Funday Times

Anne of Green Gables celebrating a hundred years
By Ayesha Inoon

“Elderly couple applies to orphan asylum for a boy. By mistake a girl is sent them, " jotted Lucy Maud Montgomery in a notebook in 1904. A few years later, she came across this entry, and decided to write a book based on the idea. And so the beloved classic, ‘Anne of Green Gables’ was born.

This year, Canada is celebrating a 100 years since the publication of this book. The story about the talkative red haired orphan, Anne Shirley has captivated both children and adults all over the world for the past century. It has made Prince Edward Island (PEI), the smallest province in Canada where the story is based, famous with descriptions of the island's beauty.

The Green Gables house

In ‘Anne of Green Gables,’ Matthew Cuthbert and his sister Marilla, elderly people living in a farm in a village called Avonlea, PEI, adopt Anne, even though she was not the boy they had hoped for. With her loving heart and lively chatter, Anne quickly wins their hearts and that of everyone she meets. Her vivid imagination and curiosity lead her to many adventures in their home, and in the village.

The book was so popular, that L. M. Montgomery went on to write six sequels, leading up to Anne's university years, her marriage, and her life as a wife and mother of six children.

What many people don't know about ‘Anne of Green Gables’ is that it is largely based on Montgomery's own life and the places that she lived in as a child. In a little village called Cavendish, on Prince Edward Island, there is actually a real house called Green Gables, which belonged to Montgomery's relatives, David and Margaret Macneill. If you visit that house today, you will find that it is furnished exactly as it would be if Anne and her guardians were living there. Anne's room looks as though she would come in at any moment, with one of her plain gingham dresses on the bed, and another pretty brown one, with puffed sleeves hanging in the closet.

The Government of PEI has preserved many of the places that L. M. Montgomery wrote about as heritage sites so that they can be enjoyed by the many fans of her books, that come to visit these sites from all over the world.

Lovers Lane Anne's room

A little white gate leads out from Green Gables to the Haunted Woods. Those who have read the book will remember how Anne, with her overactive imagination, believed the woods near her home to be haunted.

Marilla soon cured her of this fancy by making her walk through these woods by herself one evening. As you walk through these woods a hundred years later, you too will wonder for a moment if there are ghosts about.

This is because the constant sea breeze causes the slender trees to creak and groan in an eerie way.
On the other side of Green Gables is Lovers Lane. It too is a little winding lane that goes through woods, crosses brooks and is dotted with many flowers. It was one of Montgomery's favourite haunts, and also that of Anne's. "Not that lovers ever really walk there," she explains to Marilla, in the book, "but Diana and I are reading a perfectly magnificent book and there's a Lover's Lane in it. So we want to have one, too. And it's a very pretty name, don't you think?
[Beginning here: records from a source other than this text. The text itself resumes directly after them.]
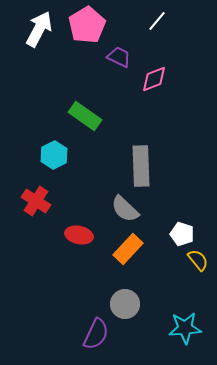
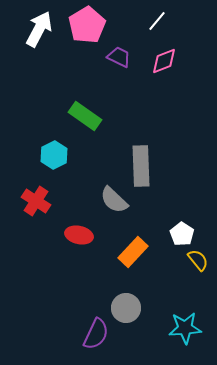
pink diamond: moved 10 px right, 18 px up
gray semicircle: moved 11 px left, 9 px up
white pentagon: rotated 15 degrees clockwise
orange rectangle: moved 5 px right, 3 px down
gray circle: moved 1 px right, 4 px down
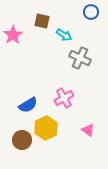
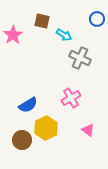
blue circle: moved 6 px right, 7 px down
pink cross: moved 7 px right
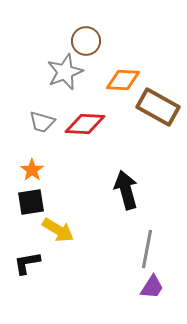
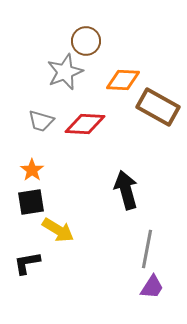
gray trapezoid: moved 1 px left, 1 px up
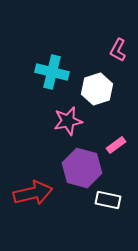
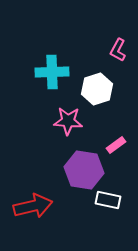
cyan cross: rotated 16 degrees counterclockwise
pink star: rotated 16 degrees clockwise
purple hexagon: moved 2 px right, 2 px down; rotated 6 degrees counterclockwise
red arrow: moved 13 px down
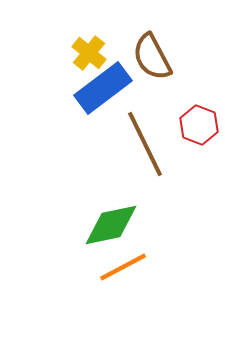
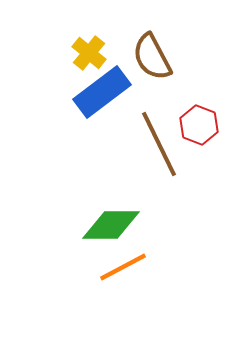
blue rectangle: moved 1 px left, 4 px down
brown line: moved 14 px right
green diamond: rotated 12 degrees clockwise
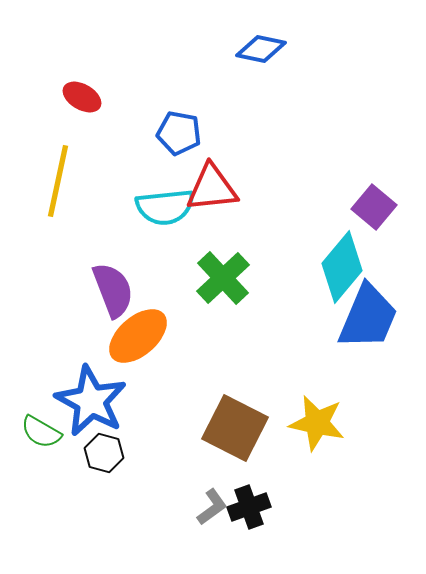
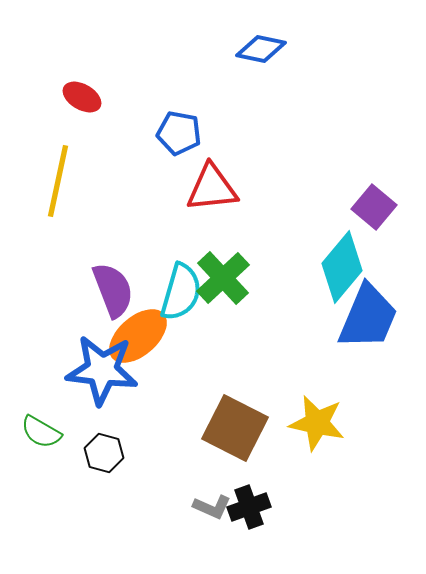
cyan semicircle: moved 16 px right, 85 px down; rotated 68 degrees counterclockwise
blue star: moved 11 px right, 31 px up; rotated 22 degrees counterclockwise
gray L-shape: rotated 60 degrees clockwise
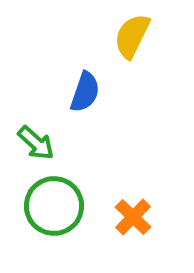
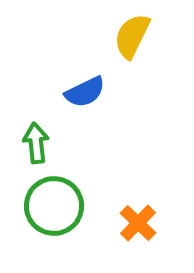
blue semicircle: rotated 45 degrees clockwise
green arrow: rotated 138 degrees counterclockwise
orange cross: moved 5 px right, 6 px down
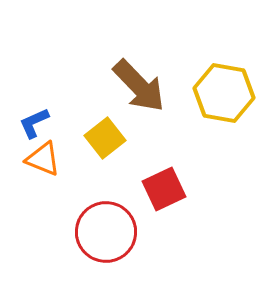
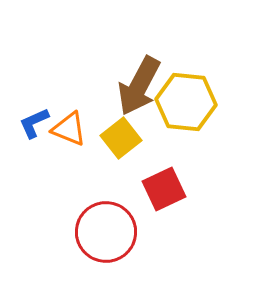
brown arrow: rotated 72 degrees clockwise
yellow hexagon: moved 38 px left, 9 px down; rotated 4 degrees counterclockwise
yellow square: moved 16 px right
orange triangle: moved 26 px right, 30 px up
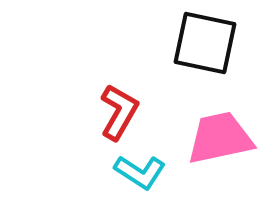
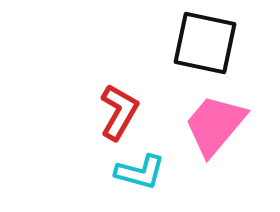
pink trapezoid: moved 5 px left, 13 px up; rotated 38 degrees counterclockwise
cyan L-shape: rotated 18 degrees counterclockwise
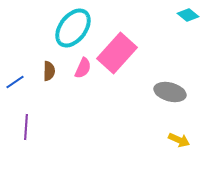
So romantic!" And you too would find Lovers' Lane a romantic and beautiful place.

The Lake of Shining Waters Haunted Woods

Across the street from Green Gables is the site of her Cavendish Home, where Montgomery lived with her grandparents for many years, and where she actually wrote Anne of Green Gables. The house itself no longer exists, though the land is still owned by her descendants who operate a small bookstore there.
Like Anne, Montgomery too was an orphan of sorts. Her mother died in infancy and her father remarried and moved away, leaving her to be raised by her strict grandparents. A little further away is a home called 'Silverbush,' which belonged to her uncle, John Campbell and his large family, where she spent many happy days, and which also featured in her books. Just below the house, spread out like a mirror, is the 'Lake of Shining Waters,' which Anne named in the book, and Montgomery named in real life.

Every person who reads the Anne books, dreams of visiting these wonderful places that Montgomery so lovingly describes. And even if they aren't able to do so, they will surely travel there again and again simply by turning the pages of the books and letting the magic of the words transport them there.